A Visit To The Baobab Prison. The Police Station is located just a short distance from the Chobe Safari Lodge and houses the historic Baobab Prison. This tree played a major role in the administration of justice and distribution of mail in northern Botswana. It was used as a jail before the advent of modern prisons in the area. The tree also served as a place where mail was collected and disseminated to various places in Chobe Region and beyond.
On the same plot, there is another huge baobab tree and as this is now the third baobab I’m mentioning, I should probably share the significance of baobabs! The baobab tree is known as the “tree of life” – capable of providing shelter, food and water for both animals and human inhabitants of the African savannah regions. The cork-like bark can be used for cloth and rope, the leaves for various condiments and medicines and the monkey bread fruit is rich in Vitamin C. The tree also stores hundreds of litres of water which can tapped during dry periods. Mature trees are frequently hollow providing living space for numerous animals.
Buy Some Fabulous Crafts. Kasane is a typical tourist town with several crafts for sale. You can visit the creative boutiques like The Riggly Pig or The Gift Box, or grab something from the streets like wooden crafts, both functional or decorative, art as well as fabrics.
Reward Yourself With Ice Cream. This was an unexpected find! My friend Polelo found this Italian pizza and ice-cream place called Buono & Kono in the Duncan Plaza Mall. So Ditiro and I took the kids there for ice cream! I loved the design of the place – old number plates, a beautiful metal map of Africa and a tree made of Amarula bottles as well as hand-written and wooden menus. If I lived in Kasane, this is where all my long runs would end!
Experience Botswana’s Wilderness. A visit to Kasane is not complete without a game drive or boat cruise in the park. This was our kids’ first trip to Chobe and we were so lucky with all our sightings. About ten minutes after entering the park we spotted two lionesses with four cubs by the riverside. This was always going to be difficult to top but shortly after that we saw five lion teenagers, several antelope as well as herds of elephant and buffalo. On a second drive, we saw two lionesses tucking into and then viciously fighting over a warthog. On our boat cruise, we witnessed the epic water crossing of several elephants led by their matriarch and spotted hundreds of buffalo, hippo and crocodiles, not to mention the stunning birdlife. And each day we were rewarded with spectacular sunrises and sunsets. See why Kasane is nicknamed Paradise?
On the afternoon of Elisa’s birthday, we took a special boat cruise to the Kazungula Bridge where we got to marvel its structure and design from all angles, while taking in the incredible fact that we were at the point where four different countries meet.

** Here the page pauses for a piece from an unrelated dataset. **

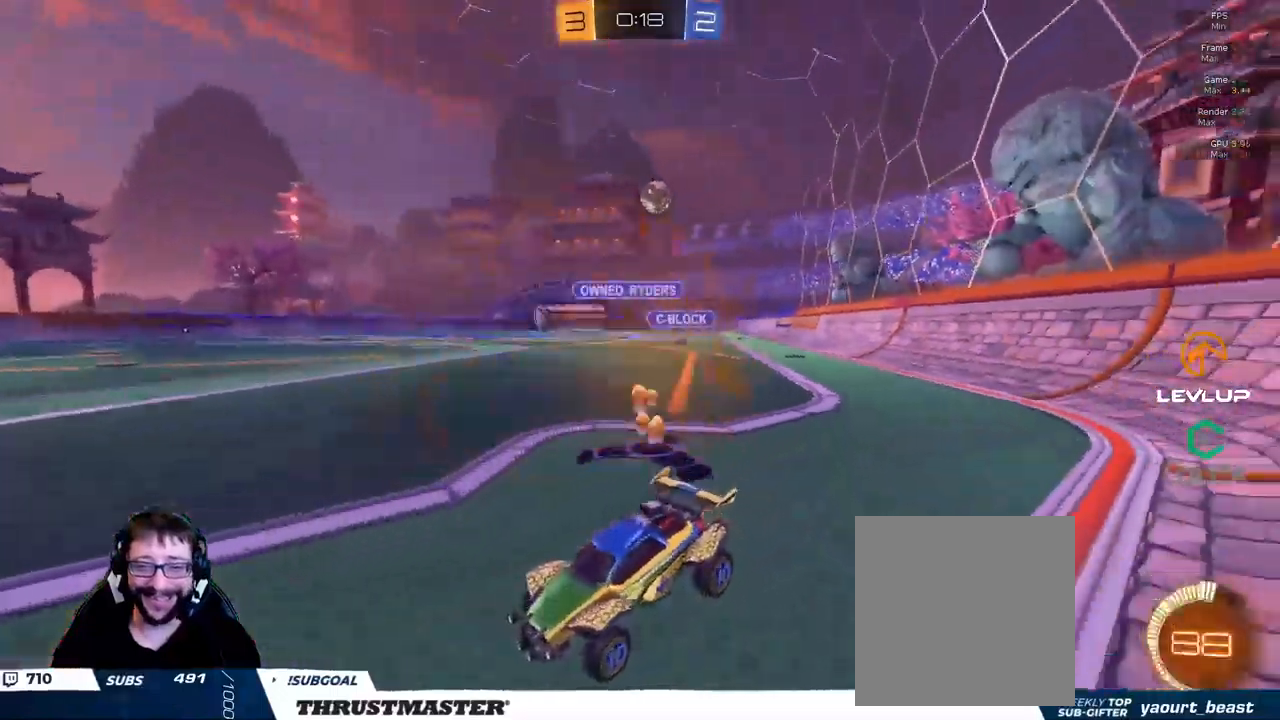
{"dt_ms": 500, "buttons": ["R2"], "left_stick": "up", "right_stick": "center", "events": [[117, "left_stick", "up-right"], [200, "R2", "up"], [250, "left_stick", "up-left"], [333, "left_stick", "left"], [483, "left_stick", "up"], [500, "R2", "down"]]}
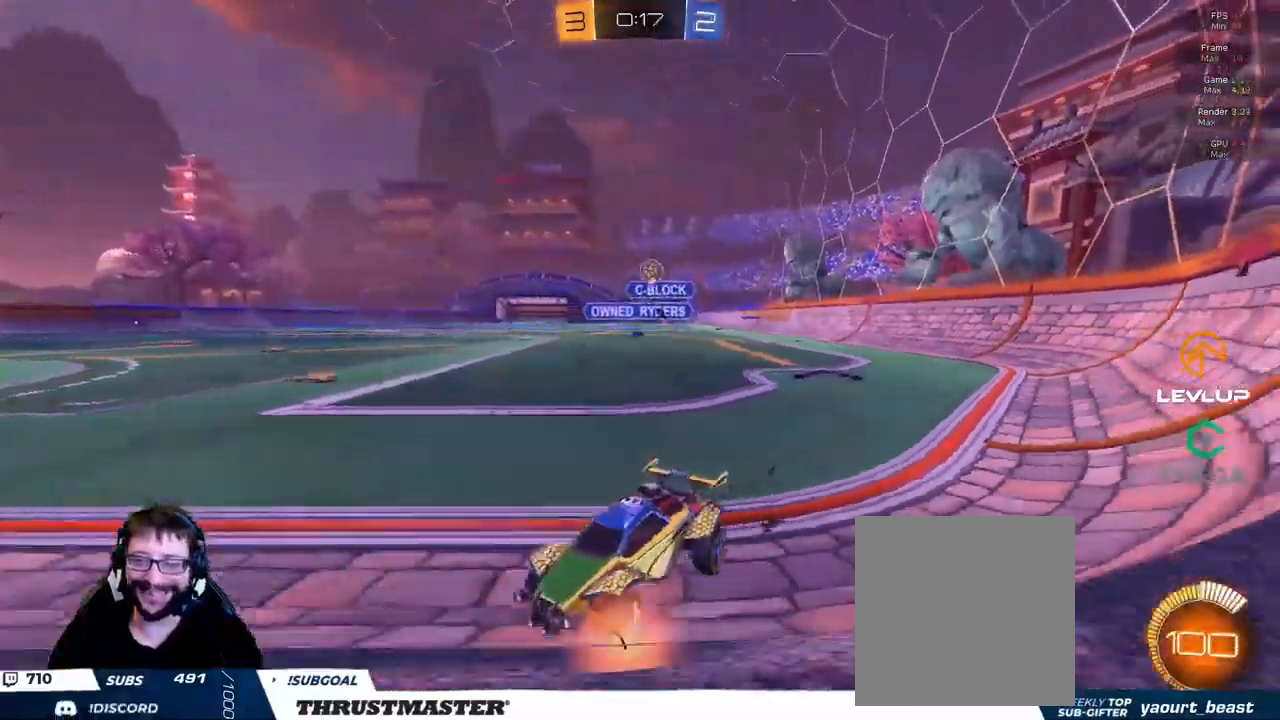
{"dt_ms": 500, "buttons": ["B", "R2"], "left_stick": "up-right", "right_stick": "center", "events": [[100, "left_stick", "center"], [267, "R2", "up"], [267, "left_stick", "up-right"], [350, "R2", "down"], [383, "B", "down"]]}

So we may not have run on the Kazungula Bridge but we made up for it with a wonderful cruise weaving in and around the bridge and an awesome run (and jump) in Kasane.

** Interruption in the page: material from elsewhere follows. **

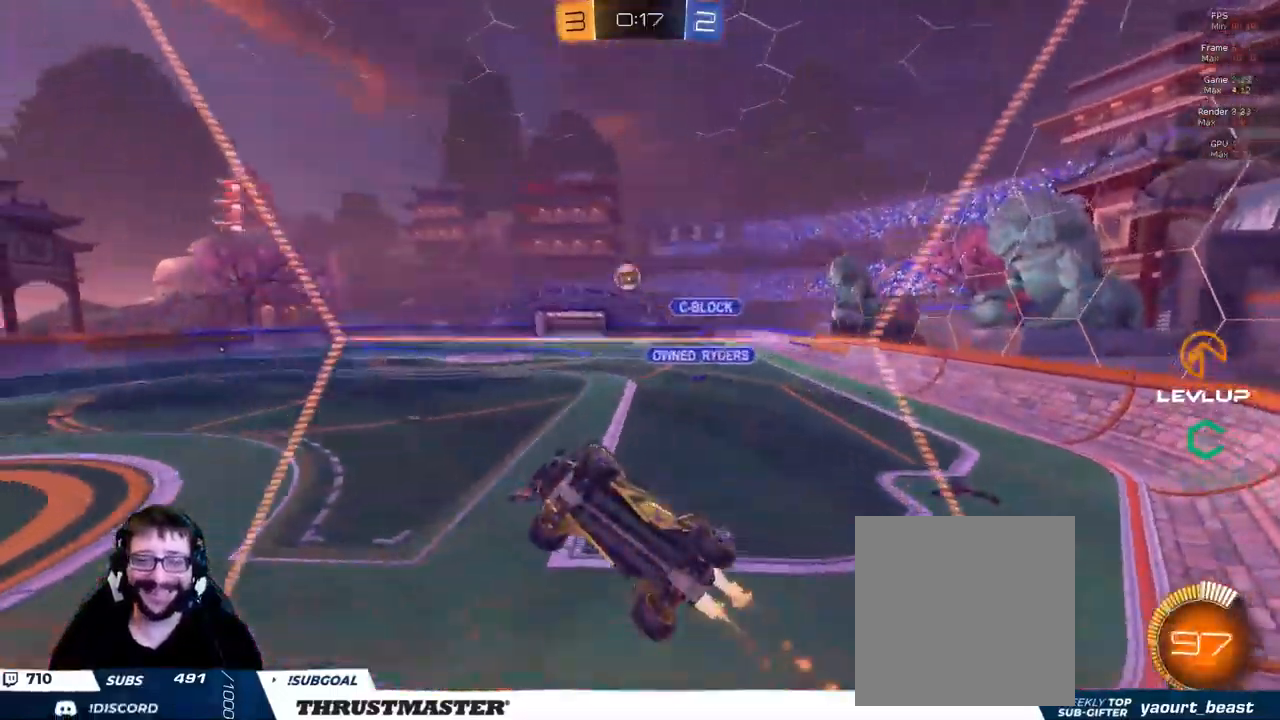
{"dt_ms": 500, "buttons": ["B", "L2", "R2"], "left_stick": "down-left", "right_stick": "center", "events": [[33, "left_stick", "center"], [167, "left_stick", "right"], [183, "A", "down"], [300, "left_stick", "down"], [400, "A", "up"], [400, "L2", "down"], [417, "left_stick", "down-left"]]}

When life throws you lemons, make lemonade! Isn’t that how the saying goes!? I’m so glad we all decided to go ahead and make this trip – after another difficult year, we all needed it. And I think it’s safe to say without the marathon on our minds, we all had a much more relaxed time and could really be present for each other and for our gorgeous kids who got on famously. In my mother’s wise words, “Nothing is so bad, it’s not good for something!”
Have you been to Chobe National Park? Have you seen the new Kazungula Bridge? What new place have you run in recently?